The first meal after the burial — the seudat havra'ah, the meal of consolation — is brought to the family by the community. Tradition specifies round foods (hard-boiled eggs, lentils, chickpeas), symbolizing the cycle of life. Sanctuary arranges this first meal with the family's congregation or, if the family is unaffiliated, through a network of local Pittsburgh kosher caterers.
Subsequent meals during the seven days are brought by the community on a sign-up basis. Meals are traditionally kosher or — at minimum — vegetarian (to ensure that observant family members and visitors can eat without question). Sanctuary sends a kosher-or-vegetarian guidance sheet to the family's congregation and friends, with the address of the shiva house and the days the family is sitting.
Visitors.
Visitors enter the shiva house quietly, wash their hands at the basin, and sit. They do not greet the mourners with greeting words — no "how are you" or "good to see you." They simply sit with the family. Often the visitor remains silent, allowing the mourner to speak first or not at all. Many shiva calls last twenty or thirty minutes; some last only a few minutes.
On leaving, visitors traditionally recite the customary blessing: HaMakom y'nahem etchem b'toch she'ar avelei Tzion v'Yerushalayim — May the Place (G-d) comfort you among the mourners of Zion and Jerusalem. Many simply nod and leave.
The end of shiva.
Shiva ends on the morning of the seventh day, after the morning prayers. Family members traditionally take a brief walk around the block — the symbolic re-entry into the world. The low chairs are put away. The mirrors are uncovered. The candle, if still burning, is allowed to go out on its own.
From the end of shiva, the family enters sheloshim — the thirty days of less-intense mourning that follow. See the Jewish Traditions page for the customs of sheloshim and the year.
Frequently asked questions.
How long is shiva?
Seven days, counting the day of burial as the first day. The seventh day ends shortly after morning prayers; many families end shiva at that point, though some sit through to the following evening. Shabbat is part of the seven days but the mourning customs lift for the duration of Shabbat (sundown Friday to nightfall Saturday).
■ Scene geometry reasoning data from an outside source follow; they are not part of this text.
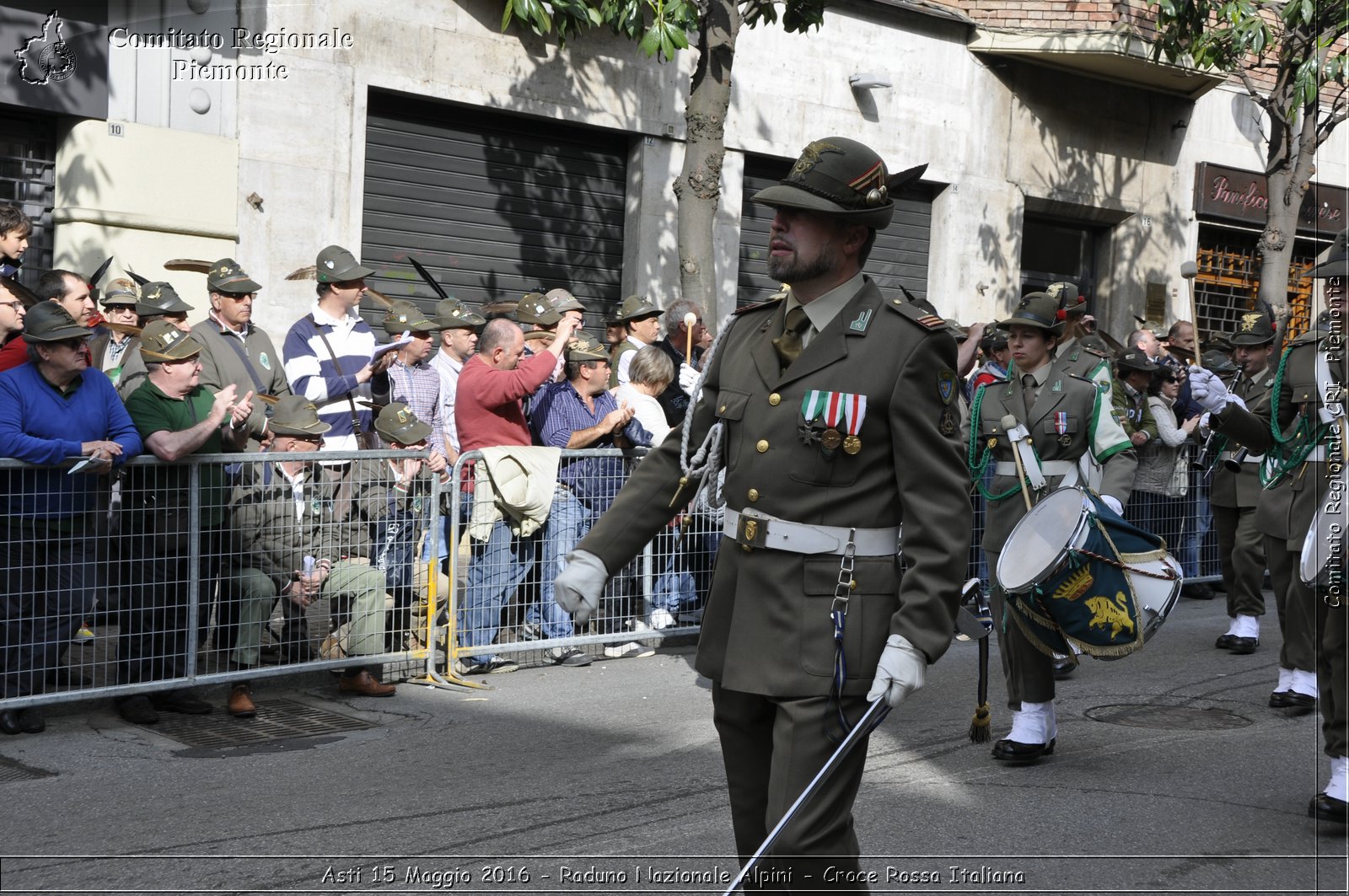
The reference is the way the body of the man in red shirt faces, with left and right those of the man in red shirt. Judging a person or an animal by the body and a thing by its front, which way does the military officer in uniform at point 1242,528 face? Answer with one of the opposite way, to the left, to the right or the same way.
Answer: the opposite way

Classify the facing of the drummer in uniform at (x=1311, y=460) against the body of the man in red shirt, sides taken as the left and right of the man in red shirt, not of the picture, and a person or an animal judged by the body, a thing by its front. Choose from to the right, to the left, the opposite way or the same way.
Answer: the opposite way

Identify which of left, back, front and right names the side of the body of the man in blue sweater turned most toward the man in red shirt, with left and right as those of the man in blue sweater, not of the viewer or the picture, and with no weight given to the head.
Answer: left

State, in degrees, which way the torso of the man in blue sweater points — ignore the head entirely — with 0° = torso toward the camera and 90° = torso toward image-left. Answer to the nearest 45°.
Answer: approximately 315°

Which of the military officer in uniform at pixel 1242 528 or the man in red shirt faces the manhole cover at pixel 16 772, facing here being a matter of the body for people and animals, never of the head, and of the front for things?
the military officer in uniform

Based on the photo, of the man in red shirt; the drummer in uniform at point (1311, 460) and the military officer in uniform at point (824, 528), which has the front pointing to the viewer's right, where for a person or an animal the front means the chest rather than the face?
the man in red shirt

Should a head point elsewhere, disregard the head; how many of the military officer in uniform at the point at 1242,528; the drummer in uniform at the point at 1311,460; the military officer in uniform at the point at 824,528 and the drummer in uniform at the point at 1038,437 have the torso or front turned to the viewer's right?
0

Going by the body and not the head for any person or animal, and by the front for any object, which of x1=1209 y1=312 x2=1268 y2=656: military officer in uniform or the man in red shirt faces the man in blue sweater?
the military officer in uniform

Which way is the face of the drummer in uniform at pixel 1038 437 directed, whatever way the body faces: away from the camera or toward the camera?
toward the camera

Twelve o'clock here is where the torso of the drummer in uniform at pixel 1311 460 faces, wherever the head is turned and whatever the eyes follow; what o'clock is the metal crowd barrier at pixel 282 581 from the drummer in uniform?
The metal crowd barrier is roughly at 1 o'clock from the drummer in uniform.

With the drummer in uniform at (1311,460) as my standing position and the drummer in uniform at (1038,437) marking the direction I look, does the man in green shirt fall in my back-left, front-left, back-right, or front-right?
front-left

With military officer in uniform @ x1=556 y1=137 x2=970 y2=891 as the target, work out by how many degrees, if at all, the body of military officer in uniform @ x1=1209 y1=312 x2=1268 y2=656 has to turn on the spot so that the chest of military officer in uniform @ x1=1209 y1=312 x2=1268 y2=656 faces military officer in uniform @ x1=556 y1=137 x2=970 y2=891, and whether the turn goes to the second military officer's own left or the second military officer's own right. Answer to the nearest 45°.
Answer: approximately 45° to the second military officer's own left

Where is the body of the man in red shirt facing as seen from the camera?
to the viewer's right

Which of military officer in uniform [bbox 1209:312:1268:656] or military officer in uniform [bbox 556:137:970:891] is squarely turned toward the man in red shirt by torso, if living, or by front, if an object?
military officer in uniform [bbox 1209:312:1268:656]
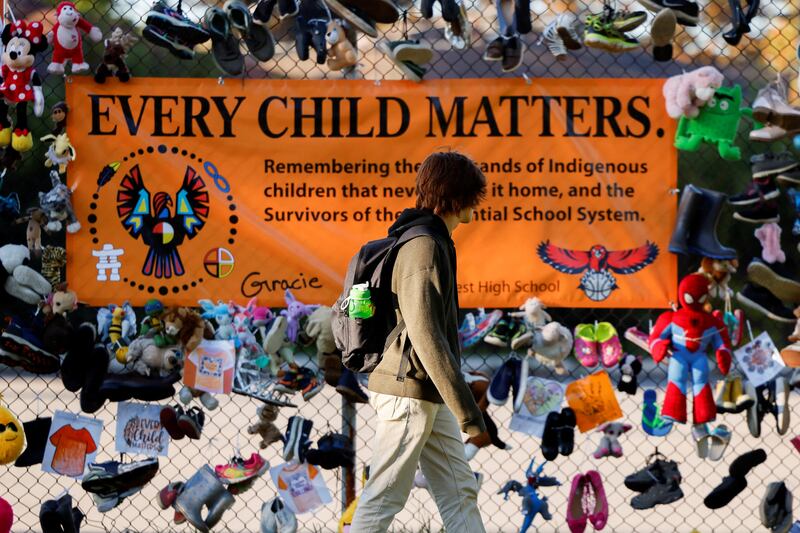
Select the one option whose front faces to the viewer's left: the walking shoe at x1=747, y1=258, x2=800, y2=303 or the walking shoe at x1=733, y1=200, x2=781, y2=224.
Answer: the walking shoe at x1=733, y1=200, x2=781, y2=224

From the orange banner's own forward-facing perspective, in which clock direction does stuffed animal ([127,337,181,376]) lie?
The stuffed animal is roughly at 2 o'clock from the orange banner.

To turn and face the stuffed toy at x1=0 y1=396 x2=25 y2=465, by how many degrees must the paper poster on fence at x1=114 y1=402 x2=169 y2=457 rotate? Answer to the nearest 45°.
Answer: approximately 90° to its right

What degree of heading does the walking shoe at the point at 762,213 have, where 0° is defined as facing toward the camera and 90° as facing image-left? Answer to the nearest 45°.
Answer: approximately 90°

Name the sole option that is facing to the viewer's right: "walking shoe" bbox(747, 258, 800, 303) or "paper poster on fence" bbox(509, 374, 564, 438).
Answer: the walking shoe

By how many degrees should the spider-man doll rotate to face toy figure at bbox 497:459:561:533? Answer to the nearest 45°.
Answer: approximately 45° to its right

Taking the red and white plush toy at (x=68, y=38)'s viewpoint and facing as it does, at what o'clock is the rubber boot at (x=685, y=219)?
The rubber boot is roughly at 10 o'clock from the red and white plush toy.

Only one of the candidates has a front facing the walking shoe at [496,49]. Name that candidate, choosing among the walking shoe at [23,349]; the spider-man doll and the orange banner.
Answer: the walking shoe at [23,349]
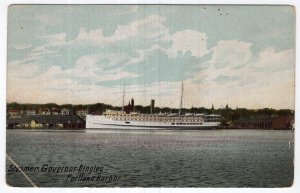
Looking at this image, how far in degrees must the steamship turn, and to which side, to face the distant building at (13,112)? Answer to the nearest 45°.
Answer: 0° — it already faces it

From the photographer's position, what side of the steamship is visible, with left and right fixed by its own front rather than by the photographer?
left
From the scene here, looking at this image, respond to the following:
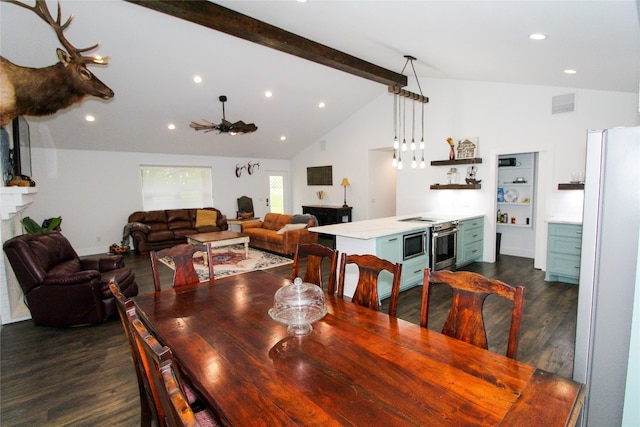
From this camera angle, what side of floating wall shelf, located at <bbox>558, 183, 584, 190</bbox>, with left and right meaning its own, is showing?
front

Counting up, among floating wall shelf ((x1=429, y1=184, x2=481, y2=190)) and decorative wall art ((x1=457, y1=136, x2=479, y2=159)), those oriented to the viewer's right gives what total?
0

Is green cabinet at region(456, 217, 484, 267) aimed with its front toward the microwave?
no

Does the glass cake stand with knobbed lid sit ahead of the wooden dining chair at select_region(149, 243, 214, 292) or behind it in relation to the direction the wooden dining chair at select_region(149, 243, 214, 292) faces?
ahead

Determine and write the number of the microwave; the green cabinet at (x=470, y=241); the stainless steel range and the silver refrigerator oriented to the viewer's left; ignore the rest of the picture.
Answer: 1

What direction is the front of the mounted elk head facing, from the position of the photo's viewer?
facing to the right of the viewer

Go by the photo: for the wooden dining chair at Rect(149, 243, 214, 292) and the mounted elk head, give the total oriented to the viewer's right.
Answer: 1

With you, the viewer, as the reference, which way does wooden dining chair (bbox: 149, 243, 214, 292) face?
facing the viewer

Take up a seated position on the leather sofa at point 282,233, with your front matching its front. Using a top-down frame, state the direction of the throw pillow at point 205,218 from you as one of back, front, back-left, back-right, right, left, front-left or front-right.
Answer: right

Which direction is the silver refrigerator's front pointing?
to the viewer's left

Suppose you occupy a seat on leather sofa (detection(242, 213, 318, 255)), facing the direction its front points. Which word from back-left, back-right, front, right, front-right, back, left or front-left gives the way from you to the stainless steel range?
left

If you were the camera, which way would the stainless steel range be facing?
facing the viewer and to the right of the viewer

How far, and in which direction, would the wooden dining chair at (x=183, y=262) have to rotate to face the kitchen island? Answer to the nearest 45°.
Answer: approximately 90° to its left

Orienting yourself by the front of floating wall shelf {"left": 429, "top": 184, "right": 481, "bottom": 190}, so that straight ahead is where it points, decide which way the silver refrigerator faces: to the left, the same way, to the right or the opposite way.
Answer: to the right

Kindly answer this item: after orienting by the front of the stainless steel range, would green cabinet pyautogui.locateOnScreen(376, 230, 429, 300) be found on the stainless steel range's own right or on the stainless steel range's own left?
on the stainless steel range's own right
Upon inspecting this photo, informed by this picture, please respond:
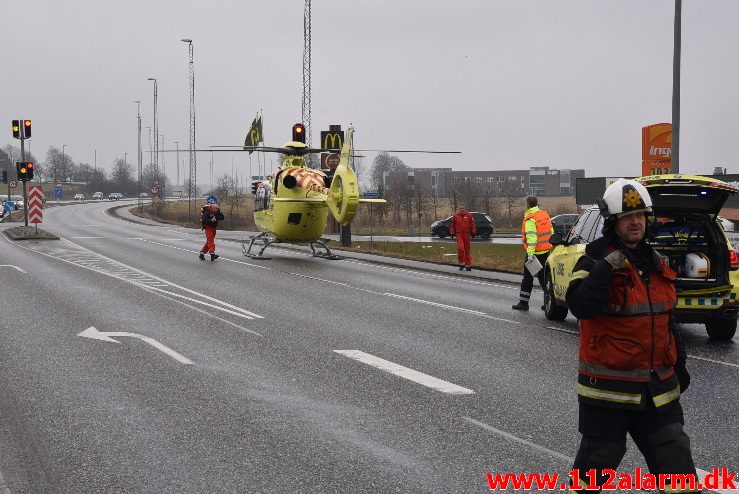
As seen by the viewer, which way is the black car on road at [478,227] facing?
to the viewer's left

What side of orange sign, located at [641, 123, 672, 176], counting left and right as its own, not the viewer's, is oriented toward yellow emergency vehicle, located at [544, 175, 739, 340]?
front

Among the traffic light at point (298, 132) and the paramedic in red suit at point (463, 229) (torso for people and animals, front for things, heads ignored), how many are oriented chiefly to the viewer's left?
0

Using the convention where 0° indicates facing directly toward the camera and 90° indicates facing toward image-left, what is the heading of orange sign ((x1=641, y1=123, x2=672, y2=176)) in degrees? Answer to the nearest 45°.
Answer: approximately 0°

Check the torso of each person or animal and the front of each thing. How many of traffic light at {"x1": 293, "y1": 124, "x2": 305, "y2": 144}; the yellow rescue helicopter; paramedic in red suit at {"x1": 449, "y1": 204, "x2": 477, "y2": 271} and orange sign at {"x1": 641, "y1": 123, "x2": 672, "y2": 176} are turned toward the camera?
3

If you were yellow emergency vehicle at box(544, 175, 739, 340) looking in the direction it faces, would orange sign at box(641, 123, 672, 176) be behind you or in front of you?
in front

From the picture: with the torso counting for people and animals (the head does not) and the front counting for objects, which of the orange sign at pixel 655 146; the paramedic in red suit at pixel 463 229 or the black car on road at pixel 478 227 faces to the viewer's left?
the black car on road

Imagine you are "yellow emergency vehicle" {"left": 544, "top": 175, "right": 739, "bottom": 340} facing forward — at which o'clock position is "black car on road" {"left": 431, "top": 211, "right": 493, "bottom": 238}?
The black car on road is roughly at 1 o'clock from the yellow emergency vehicle.

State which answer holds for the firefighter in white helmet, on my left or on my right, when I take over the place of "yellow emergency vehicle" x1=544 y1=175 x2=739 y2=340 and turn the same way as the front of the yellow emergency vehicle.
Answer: on my left

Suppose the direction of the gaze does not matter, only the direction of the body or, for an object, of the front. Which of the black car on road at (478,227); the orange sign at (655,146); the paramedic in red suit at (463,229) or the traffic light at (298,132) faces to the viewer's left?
the black car on road

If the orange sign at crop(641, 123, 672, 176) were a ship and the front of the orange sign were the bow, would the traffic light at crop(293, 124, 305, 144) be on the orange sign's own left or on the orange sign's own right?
on the orange sign's own right

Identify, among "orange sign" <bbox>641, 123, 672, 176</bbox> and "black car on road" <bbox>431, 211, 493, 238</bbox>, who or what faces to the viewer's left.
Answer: the black car on road
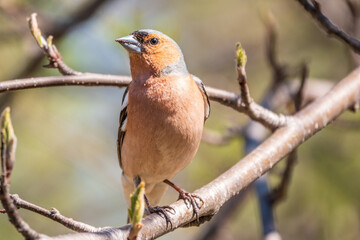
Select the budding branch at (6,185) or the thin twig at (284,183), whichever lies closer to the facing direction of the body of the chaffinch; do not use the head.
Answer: the budding branch

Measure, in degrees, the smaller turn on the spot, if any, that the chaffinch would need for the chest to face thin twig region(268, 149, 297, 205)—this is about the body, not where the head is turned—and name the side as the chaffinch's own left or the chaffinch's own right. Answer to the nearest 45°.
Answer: approximately 135° to the chaffinch's own left

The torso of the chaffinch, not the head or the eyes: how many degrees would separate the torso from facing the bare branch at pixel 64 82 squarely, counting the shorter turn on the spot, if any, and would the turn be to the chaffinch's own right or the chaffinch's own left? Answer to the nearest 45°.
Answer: approximately 45° to the chaffinch's own right

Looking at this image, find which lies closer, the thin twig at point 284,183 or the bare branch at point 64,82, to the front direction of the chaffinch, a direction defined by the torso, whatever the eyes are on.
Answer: the bare branch

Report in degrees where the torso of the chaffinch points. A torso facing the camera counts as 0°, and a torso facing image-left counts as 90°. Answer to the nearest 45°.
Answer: approximately 0°

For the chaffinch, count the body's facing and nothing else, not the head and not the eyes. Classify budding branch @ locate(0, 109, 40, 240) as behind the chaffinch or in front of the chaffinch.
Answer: in front
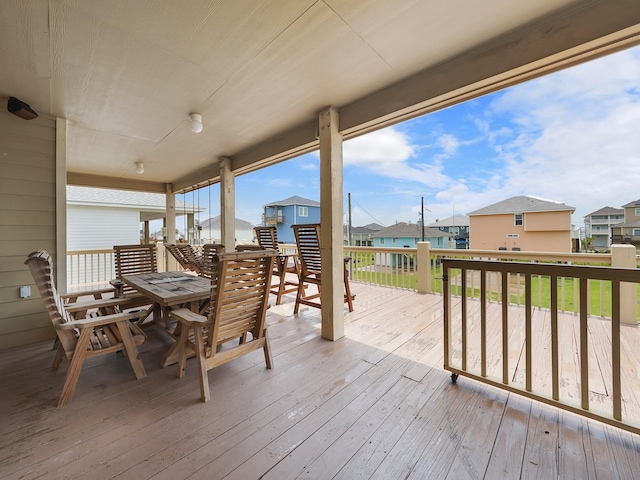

What do visitors say at a shiva call?
Traditionally, very little. Visitors do not greet the mourners; they sit quietly until the mourner speaks. On leaving, the customary blessing is HaMakom y'nahem etchem — May the Place comfort you. Many visitors simply sit, and that is enough.
What food do visitors bring?
Meals are traditionally kosher or vegetarian. Round foods (lentils, hard-boiled eggs, chickpeas) are customary for the first meal — the seudat havra'ah. Sanctuary coordinates a meal sign-up among the family's congregation and friends so meals do not duplicate.
Does Sanctuary visit the home during shiva?
Yes. Daniel or another member of the firm visits the home in the first day or two to set up the space and again, briefly, during the week. There is no charge for this.